Ensuring adequate health financing

  • Scaling up the health and nutrition programme support jointly financed by development partners to enable the expansion of the EPHS programme in the country with special focus on maternal and child health care 
  • Scaling up the central, state, region and local government financing support to maternal and child health with focus on disadvantaged and remote population groups and localitie
  • Organizing Diaspora support for the establishment of health centers and MCH facilities and to finance the training of community midwives, assistant community midwives and FCHWs in  different districts of the country
  • Creating community financing schemes in support for the work of FCHWs and the government to establish voucher schemes to encourage free ANC visits and facility based delivery with compensated transportation costs, with especial care to the referred high risk pregnant women, thus ensuring an unimpeded universal access to CEmOC services
  • Creating supportive environment for mothers and children
  • Eliminating all types of violence and abuse against women and girls including female genital mutilation and child marriage
  • Promoting girls’ education as this will have a significant positive impact on maternal and child health

Conclusion

The national authorities and the people of Somalia should react sharply and positively to the findings of the Save the Children Fund 2014 global report, in which the health of Somali mothers was ranked at the bottom of the world, with a view to reverse the current trends.

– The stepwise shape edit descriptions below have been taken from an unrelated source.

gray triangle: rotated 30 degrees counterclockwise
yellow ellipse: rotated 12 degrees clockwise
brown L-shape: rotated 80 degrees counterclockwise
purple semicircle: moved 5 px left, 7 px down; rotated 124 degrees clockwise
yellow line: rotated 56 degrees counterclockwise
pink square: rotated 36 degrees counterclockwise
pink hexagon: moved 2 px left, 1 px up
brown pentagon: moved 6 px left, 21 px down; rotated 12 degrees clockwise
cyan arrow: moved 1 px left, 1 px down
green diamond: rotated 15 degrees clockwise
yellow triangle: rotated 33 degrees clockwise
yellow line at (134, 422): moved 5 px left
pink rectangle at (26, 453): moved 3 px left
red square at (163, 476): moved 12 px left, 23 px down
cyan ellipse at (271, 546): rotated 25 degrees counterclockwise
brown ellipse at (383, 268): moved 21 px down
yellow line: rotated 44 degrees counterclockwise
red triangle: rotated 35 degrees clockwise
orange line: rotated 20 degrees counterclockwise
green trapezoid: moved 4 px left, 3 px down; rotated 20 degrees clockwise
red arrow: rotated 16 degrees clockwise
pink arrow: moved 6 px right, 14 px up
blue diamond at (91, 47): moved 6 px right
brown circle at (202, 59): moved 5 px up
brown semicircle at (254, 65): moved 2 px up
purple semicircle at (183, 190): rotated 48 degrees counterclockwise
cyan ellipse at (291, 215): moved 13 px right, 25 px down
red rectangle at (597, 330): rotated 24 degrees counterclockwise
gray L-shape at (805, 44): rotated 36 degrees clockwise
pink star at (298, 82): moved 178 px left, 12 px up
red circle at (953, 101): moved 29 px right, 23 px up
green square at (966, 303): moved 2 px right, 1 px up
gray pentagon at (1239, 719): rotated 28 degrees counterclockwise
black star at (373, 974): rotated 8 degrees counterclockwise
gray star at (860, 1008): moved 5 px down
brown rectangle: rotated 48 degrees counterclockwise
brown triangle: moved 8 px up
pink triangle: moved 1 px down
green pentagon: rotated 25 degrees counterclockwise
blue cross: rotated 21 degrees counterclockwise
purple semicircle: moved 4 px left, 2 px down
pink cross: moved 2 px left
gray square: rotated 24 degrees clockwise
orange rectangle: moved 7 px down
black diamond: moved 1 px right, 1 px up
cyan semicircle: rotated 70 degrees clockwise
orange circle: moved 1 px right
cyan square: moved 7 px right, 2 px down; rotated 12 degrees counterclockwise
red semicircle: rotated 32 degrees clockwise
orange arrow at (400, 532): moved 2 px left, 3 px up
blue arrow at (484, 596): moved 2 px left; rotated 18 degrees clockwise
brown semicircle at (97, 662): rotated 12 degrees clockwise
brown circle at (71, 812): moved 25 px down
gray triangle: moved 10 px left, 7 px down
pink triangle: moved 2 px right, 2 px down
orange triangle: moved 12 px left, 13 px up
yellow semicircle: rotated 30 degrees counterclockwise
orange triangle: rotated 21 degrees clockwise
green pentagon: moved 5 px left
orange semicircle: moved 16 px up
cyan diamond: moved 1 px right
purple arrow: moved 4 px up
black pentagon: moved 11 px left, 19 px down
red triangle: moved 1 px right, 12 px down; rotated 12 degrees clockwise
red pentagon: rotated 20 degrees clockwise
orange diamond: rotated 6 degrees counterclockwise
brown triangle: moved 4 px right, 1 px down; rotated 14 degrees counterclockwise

There is need for Somalia to transform from being the toughest and worst place to be a mother, to a country that protects the rights of its mothers and children and is ready to offer quality health services and protection that they need. The Somali leaders should know that they are essentially responsible for the excess mortality of thousands of mothers and tens of thousands of young children annually from simple and easily preventable health conditions. Maternal and child survival requires actions within and beyond the health sector, which makes it imperative for the government, health professionals and the people to join hands and rise to the occasion and address the current appalling facts on a war footing, and speed up progress towards achieving the universal maternal and child survival goals.